WHAT YOU SHOULD DO >>
Transcribe the listing precisely, entry by entry.

───

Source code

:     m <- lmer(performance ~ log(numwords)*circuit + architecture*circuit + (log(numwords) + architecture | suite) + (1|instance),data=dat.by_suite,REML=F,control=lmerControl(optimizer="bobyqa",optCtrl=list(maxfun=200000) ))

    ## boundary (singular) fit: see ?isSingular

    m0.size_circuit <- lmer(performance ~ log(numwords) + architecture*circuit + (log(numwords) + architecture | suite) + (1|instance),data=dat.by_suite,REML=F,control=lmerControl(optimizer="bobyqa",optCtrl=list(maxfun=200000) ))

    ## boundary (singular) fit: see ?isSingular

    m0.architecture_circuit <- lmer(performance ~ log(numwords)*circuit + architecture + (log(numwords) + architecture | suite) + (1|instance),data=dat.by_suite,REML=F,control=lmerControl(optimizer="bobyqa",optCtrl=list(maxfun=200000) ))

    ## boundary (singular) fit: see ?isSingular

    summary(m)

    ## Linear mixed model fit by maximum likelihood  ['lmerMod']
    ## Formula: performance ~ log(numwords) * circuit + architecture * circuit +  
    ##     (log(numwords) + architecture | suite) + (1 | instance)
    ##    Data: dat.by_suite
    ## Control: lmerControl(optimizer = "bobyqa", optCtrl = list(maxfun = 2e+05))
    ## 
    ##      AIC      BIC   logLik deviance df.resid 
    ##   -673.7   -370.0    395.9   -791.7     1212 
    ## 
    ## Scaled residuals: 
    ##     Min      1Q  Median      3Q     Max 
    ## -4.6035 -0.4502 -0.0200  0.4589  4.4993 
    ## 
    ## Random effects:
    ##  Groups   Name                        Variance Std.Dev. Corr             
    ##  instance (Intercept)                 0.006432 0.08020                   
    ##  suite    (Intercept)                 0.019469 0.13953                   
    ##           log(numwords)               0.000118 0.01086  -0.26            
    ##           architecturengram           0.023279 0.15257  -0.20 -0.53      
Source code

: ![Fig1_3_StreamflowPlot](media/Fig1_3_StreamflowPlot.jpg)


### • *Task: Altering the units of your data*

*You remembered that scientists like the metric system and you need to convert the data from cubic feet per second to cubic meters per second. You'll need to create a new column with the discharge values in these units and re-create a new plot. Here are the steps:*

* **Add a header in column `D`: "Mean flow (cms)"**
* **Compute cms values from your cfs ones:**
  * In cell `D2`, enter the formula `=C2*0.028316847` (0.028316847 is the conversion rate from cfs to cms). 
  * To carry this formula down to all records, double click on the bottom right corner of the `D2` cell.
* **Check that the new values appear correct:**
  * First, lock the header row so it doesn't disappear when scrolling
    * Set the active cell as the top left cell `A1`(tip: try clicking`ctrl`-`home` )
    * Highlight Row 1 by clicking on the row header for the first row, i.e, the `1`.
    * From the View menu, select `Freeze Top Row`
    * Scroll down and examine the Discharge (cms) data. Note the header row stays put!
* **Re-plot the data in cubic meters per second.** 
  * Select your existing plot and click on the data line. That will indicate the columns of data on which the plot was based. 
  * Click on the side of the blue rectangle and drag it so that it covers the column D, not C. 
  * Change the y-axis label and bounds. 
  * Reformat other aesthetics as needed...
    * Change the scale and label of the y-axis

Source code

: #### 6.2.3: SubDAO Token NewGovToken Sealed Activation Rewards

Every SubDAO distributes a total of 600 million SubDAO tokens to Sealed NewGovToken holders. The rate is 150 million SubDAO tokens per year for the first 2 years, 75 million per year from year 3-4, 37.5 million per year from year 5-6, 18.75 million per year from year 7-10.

───

YOUR SOLUTION >>
Source code

:     m <- lmer(performance ~ log(numwords)*circuit + architecture*circuit + (log(numwords) + architecture | suite) + (1|instance),data=dat.by_suite,REML=F,control=lmerControl(optimizer="bobyqa",optCtrl=list(maxfun=200000) ))

    ## boundary (singular) fit: see ?isSingular

    m0.size_circuit <- lmer(performance ~ log(numwords) + architecture*circuit + (log(numwords) + architecture | suite) + (1|instance),data=dat.by_suite,REML=F,control=lmerControl(optimizer="bobyqa",optCtrl=list(maxfun=200000) ))

    ## boundary (singular) fit: see ?isSingular

    m0.architecture_circuit <- lmer(performance ~ log(numwords)*circuit + architecture + (log(numwords) + architecture | suite) + (1|instance),data=dat.by_suite,REML=F,control=lmerControl(optimizer="bobyqa",optCtrl=list(maxfun=200000) ))

    ## boundary (singular) fit: see ?isSingular

    summary(m)

    ## Linear mixed model fit by maximum likelihood  ['lmerMod']
    ## Formula: performance ~ log(numwords) * circuit + architecture * circuit +  
    ##     (log(numwords) + architecture | suite) + (1 | instance)
    ##    Data: dat.by_suite
    ## Control: lmerControl(optimizer = "bobyqa", optCtrl = list(maxfun = 2e+05))
    ## 
    ##      AIC      BIC   logLik deviance df.resid 
    ##   -673.7   -370.0    395.9   -791.7     1212 
    ## 
    ## Scaled residuals: 
    ##     Min      1Q  Median      3Q     Max 
    ## -4.6035 -0.4502 -0.0200  0.4589  4.4993 
    ## 
    ## Random effects:
    ##  Groups   Name                        Variance Std.Dev. Corr             
    ##  instance (Intercept)                 0.006432 0.08020                   
    ##  suite    (Intercept)                 0.019469 0.13953                   
    ##           log(numwords)               0.000118 0.01086  -0.26            
    ##           architecturengram           0.023279 0.15257  -0.20 -0.53      
Source code

: ![Fig1_3_StreamflowPlot](media/Fig1_3_StreamflowPlot.jpg)


### • *Task: Altering the units of your data*

*You remembered that scientists like the metric system and you need to convert the data from cubic feet per second to cubic meters per second. You'll need to create a new column with the discharge values in these units and re-create a new plot. Here are the steps:*

* **Add a header in column `D`: "Mean flow (cms)"**
* **Compute cms values from your cfs ones:**
  * In cell `D2`, enter the formula `=C2*0.028316847` (0.028316847 is the conversion rate from cfs to cms). 
  * To carry this formula down to all records, double click on the bottom right corner of the `D2` cell.
* **Check that the new values appear correct:**
  * First, lock the header row so it doesn't disappear when scrolling
    * Set the active cell as the top left cell `A1`(tip: try clicking`ctrl`-`home` )
    * Highlight Row 1 by clicking on the row header for the first row, i.e, the `1`.
    * From the View menu, select `Freeze Top Row`
    * Scroll down and examine the Discharge (cms) data. Note the header row stays put!
* **Re-plot the data in cubic meters per second.** 
  * Select your existing plot and click on the data line. That will indicate the columns of data on which the plot was based. 
  * Click on the side of the blue rectangle and drag it so that it covers the column D, not C. 
  * Change the y-axis label and bounds. 
  * Reformat other aesthetics as needed...
    * Change the scale and label of the y-axis

Source code

: #### 6.2.3: SubDAO Token NewGovToken Sealed Activation Rewards

Every SubDAO distributes a total of 600 million SubDAO tokens to Sealed NewGovToken holders. The rate is 150 million SubDAO tokens per year for the first 2 years, 75 million per year from year 3-4, 37.5 million per year from year 5-6, 18.75 million per year from year 7-10.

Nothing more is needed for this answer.